All of these measures would reduce the overall extent of inequality in society and at the same time allow individual merit to have a greater effect on economic outcomes. Such fundamental change in the distribution of societal resources and opportunity, however, are predicated on the assumption that these goals would be widely seen as both desirable and politically feasible.

    It is generally acknowledged that a pure meritocracy is probably impossible to achieve. What is less generally acknowledged is that such a system may not be entirely desirable. The limits and dangers of a system operating purely on the basis of merit were dramatically portrayed in The Rise of the Meritocracy (1961), a novel by British sociologist Michael Young. Young envisioned a society in which those at the top of the system ruled autocratically with a sense of righteous entitlement while those at the bottom of the system were incapable of protecting themselves against the abuses leveled against them from the merit elite above.
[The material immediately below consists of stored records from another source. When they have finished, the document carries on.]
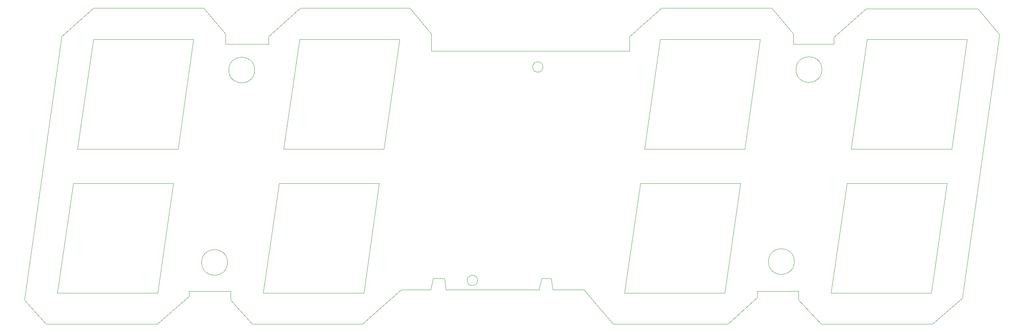
<source format=gm1>
G04 #@! TF.GenerationSoftware,KiCad,Pcbnew,9.0.1-unknown-1000.20250420git906ef8b.fc41*
G04 #@! TF.CreationDate,2025-04-27T16:22:33-07:00*
G04 #@! TF.ProjectId,2024-clock-retrofit,32303234-2d63-46c6-9f63-6b2d72657472,rev?*
G04 #@! TF.SameCoordinates,Original*
G04 #@! TF.FileFunction,Profile,NP*
%FSLAX46Y46*%
G04 Gerber Fmt 4.6, Leading zero omitted, Abs format (unit mm)*
G04 Created by KiCad (PCBNEW 9.0.1-unknown-1000.20250420git906ef8b.fc41) date 2025-04-27 16:22:33*
%MOMM*%
%LPD*%
G01*
G04 APERTURE LIST*
G04 #@! TA.AperFunction,Profile*
%ADD10C,0.050000*%
G04 #@! TD*
G04 APERTURE END LIST*
D10*
X119800000Y-126000000D02*
X119200000Y-128600000D01*
X77800000Y-136600000D02*
X103400000Y-136600000D01*
X239000000Y-103900000D02*
X235400000Y-129400000D01*
X80400000Y-129400000D02*
X84100000Y-103900000D01*
X210000000Y-77500000D02*
G75*
G02*
X204000000Y-77500000I-3000000J0D01*
G01*
X204000000Y-77500000D02*
G75*
G02*
X210000000Y-77500000I3000000J0D01*
G01*
X220500000Y-70500000D02*
X243700000Y-70500000D01*
X107300000Y-103900000D02*
X103700000Y-129400000D01*
X165400000Y-69800000D02*
X165400000Y-73200000D01*
X81600000Y-69800000D02*
X81600000Y-71600000D01*
X60600000Y-96000000D02*
X37300000Y-96000000D01*
X72800000Y-129000000D02*
X63200000Y-129000000D01*
X121000000Y-73200000D02*
X164400000Y-73200000D01*
X187500000Y-129400000D02*
X164200000Y-129400000D01*
X71600000Y-71600000D02*
X81200000Y-71600000D01*
X130100000Y-126500000D02*
G75*
G02*
X127700000Y-126500000I-1200000J0D01*
G01*
X127700000Y-126500000D02*
G75*
G02*
X130100000Y-126500000I1200000J0D01*
G01*
X195000000Y-129000000D02*
X195000000Y-130400000D01*
X203600000Y-122100000D02*
G75*
G02*
X197600000Y-122100000I-3000000J0D01*
G01*
X197600000Y-122100000D02*
G75*
G02*
X203600000Y-122100000I3000000J0D01*
G01*
X122400000Y-126000000D02*
X119800000Y-126000000D01*
X242600000Y-130600000D02*
X251200000Y-69400000D01*
X144400000Y-128600000D02*
X122800000Y-128600000D01*
X108400000Y-96000000D02*
X85100000Y-96000000D01*
X119200000Y-128600000D02*
X112400000Y-128600000D01*
X30000000Y-136600000D02*
X25000000Y-131000000D01*
X36300000Y-103900000D02*
X59500000Y-103900000D01*
X55900000Y-129400000D02*
X32600000Y-129400000D01*
X215800000Y-103900000D02*
X239000000Y-103900000D01*
X165400000Y-73200000D02*
X164400000Y-73200000D01*
X119400000Y-73200000D02*
X121000000Y-73200000D01*
X204600000Y-129000000D02*
X195000000Y-129000000D01*
X77800000Y-136600000D02*
X72800000Y-131000000D01*
X147200000Y-126000000D02*
X145000000Y-126000000D01*
X32600000Y-129400000D02*
X36300000Y-103900000D01*
X204600000Y-131000000D02*
X204600000Y-129000000D01*
X145000000Y-126000000D02*
X144400000Y-128600000D01*
X209800000Y-136600000D02*
X204600000Y-131000000D01*
X33600000Y-69800000D02*
X41000000Y-63200000D01*
X235400000Y-129400000D02*
X212100000Y-129400000D01*
X25000000Y-131000000D02*
X33600000Y-69800000D01*
X114400000Y-63200000D02*
X119400000Y-69200000D01*
X41000000Y-70500000D02*
X64200000Y-70500000D01*
X243700000Y-70500000D02*
X240100000Y-96000000D01*
X188200000Y-136600000D02*
X161600000Y-136600000D01*
X192100000Y-96000000D02*
X168800000Y-96000000D01*
X154800000Y-128600000D02*
X147600000Y-128600000D01*
X88800000Y-70500000D02*
X112000000Y-70500000D01*
X168800000Y-96000000D02*
X172500000Y-70500000D01*
X89000000Y-63200000D02*
X114400000Y-63200000D01*
X212100000Y-129400000D02*
X215800000Y-103900000D01*
X161600000Y-136600000D02*
X154800000Y-128600000D01*
X235600000Y-136600000D02*
X209800000Y-136600000D01*
X37300000Y-96000000D02*
X41000000Y-70500000D01*
X246200000Y-63400000D02*
X251200000Y-69400000D01*
X112000000Y-70500000D02*
X108400000Y-96000000D01*
X63200000Y-130200000D02*
X55800000Y-136600000D01*
X216800000Y-96000000D02*
X220500000Y-70500000D01*
X85100000Y-96000000D02*
X88800000Y-70500000D01*
X195000000Y-130400000D02*
X188200000Y-136600000D01*
X81600000Y-69800000D02*
X89000000Y-63200000D01*
X78400000Y-77600000D02*
G75*
G02*
X72400000Y-77600000I-3000000J0D01*
G01*
X72400000Y-77600000D02*
G75*
G02*
X78400000Y-77600000I3000000J0D01*
G01*
X203400000Y-71600000D02*
X212600000Y-71600000D01*
X84100000Y-103900000D02*
X107300000Y-103900000D01*
X195700000Y-70500000D02*
X192100000Y-96000000D01*
X164200000Y-129400000D02*
X167900000Y-103900000D01*
X81600000Y-71600000D02*
X81200000Y-71600000D01*
X55800000Y-136600000D02*
X30000000Y-136600000D01*
X122800000Y-128600000D02*
X122400000Y-126000000D01*
X212800000Y-71600000D02*
X212600000Y-71600000D01*
X212800000Y-70000000D02*
X220200000Y-63400000D01*
X119400000Y-69200000D02*
X119400000Y-73200000D01*
X242600000Y-130600000D02*
X235600000Y-136600000D01*
X240100000Y-96000000D02*
X216800000Y-96000000D01*
X165400000Y-69800000D02*
X172800000Y-63200000D01*
X167900000Y-103900000D02*
X191100000Y-103900000D01*
X172500000Y-70500000D02*
X195700000Y-70500000D01*
X64200000Y-70500000D02*
X60600000Y-96000000D01*
X172800000Y-63200000D02*
X198400000Y-63200000D01*
X212800000Y-70000000D02*
X212800000Y-71600000D01*
X112400000Y-128600000D02*
X103400000Y-136600000D01*
X66600000Y-63200000D02*
X71600000Y-69200000D01*
X191100000Y-103900000D02*
X187500000Y-129400000D01*
X59500000Y-103900000D02*
X55900000Y-129400000D01*
X103700000Y-129400000D02*
X80400000Y-129400000D01*
X203400000Y-69200000D02*
X203400000Y-71600000D01*
X71600000Y-69200000D02*
X71600000Y-71600000D01*
X145300000Y-76900000D02*
G75*
G02*
X142900000Y-76900000I-1200000J0D01*
G01*
X142900000Y-76900000D02*
G75*
G02*
X145300000Y-76900000I1200000J0D01*
G01*
X198400000Y-63200000D02*
X203400000Y-69200000D01*
X72100000Y-122300000D02*
G75*
G02*
X66100000Y-122300000I-3000000J0D01*
G01*
X66100000Y-122300000D02*
G75*
G02*
X72100000Y-122300000I3000000J0D01*
G01*
X72800000Y-131000000D02*
X72800000Y-129000000D01*
X147600000Y-128600000D02*
X147200000Y-126000000D01*
X63200000Y-129000000D02*
X63200000Y-130200000D01*
X41000000Y-63200000D02*
X66600000Y-63200000D01*
X246200000Y-63400000D02*
X220200000Y-63400000D01*
M02*

</source>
Instead of a fair and enlightened society, the meritocracy became cruel and ruthless.

    One possible advantage of a nonmeritocratic society is that at any point in time there are, for whatever combination of reasons, at least some of those at the top of the system who are less capable and competent than at least some of those at the bottom. Such discrepancies should render humility for those at the top and hope and dignity for those at the bottom. But this can only happen if it is widely acknowledged that inheritance, luck, and a variety of other circumstances beyond the control of individuals are important in affecting where one ends up in the system. While meritocracy may be neither possible nor even desirable, we argue that the myth of meritocracy is itself harmful because by discounting the most important causes of inequality, it leads to unwarranted exaltation of the rich and unwarranted condemnation of the poor. We may always have the rich and poor among us, but we need neither exalt the former nor condemn the latter.